_TASK BRIEF_
Return a copy of every line in the data below that contains "Media".

====================

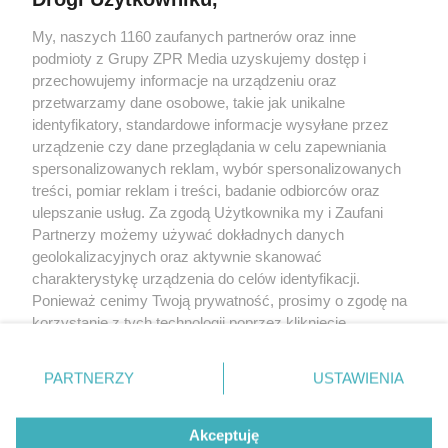
My, naszych 1160 zaufanych partnerów oraz inne
Żaden utwór zamieszczony w serwisie nie może być powielany i
rozpowszechniany lub dalej rozpowszechniany w jakikolwiek sposób
podmioty z Grupy ZPR Media uzyskujemy dostęp i
(w tym także elektroniczny lub mechaniczny) na jakimkolwiek polu
przechowujemy informacje na urządzeniu oraz
eksploatacji w jakiejkolwiek formie, włącznie z umieszczaniem w
przetwarzamy dane osobowe, takie jak unikalne
Internecie bez pisemnej zgody właściciela praw. Jakiekolwiek użycie
lub wykorzystanie utworów w całości lub w części z naruszeniem
identyfikatory, standardowe informacje wysyłane przez
prawa, tzn. bez właściwej zgody, jest zabronione pod groźbą kary i
urządzenie czy dane przeglądania w celu zapewniania
może być ścigane prawnie.
spersonalizowanych reklam, wybór spersonalizowanych
treści, pomiar reklam i treści, badanie odbiorców oraz
ulepszanie usług. Za zgodą Użytkownika my i Zaufani
Partnerzy możemy używać dokładnych danych
geolokalizacyjnych oraz aktywnie skanować
charakterystykę urządzenia do celów identyfikacji.
O nas
Ponieważ cenimy Twoją prywatność, prosimy o zgodę na
korzystanie z tych technologii poprzez kliknięcie
Informacje prawne
„Akceptuję”. Zgoda jest dobrowolna i zawsze możesz ją
zmienić/wycofać klikając przycisk ustawień prywatności
Nasze serwisy
PARTNERZY
USTAWIENIA
znajdujący się w lewym dolnym rogu strony
. Niektóre
© 2026 Grupa ZPR Media
rodzaje przetwarzania danych nie wymagają zgody
Akceptuję
użytkownika, ale masz prawo sprzeciwić się takiemu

====================

_OUTPUT OF THE TASK_
podmioty z Grupy ZPR Media uzyskujemy dostęp i
© 2026 Grupa ZPR Media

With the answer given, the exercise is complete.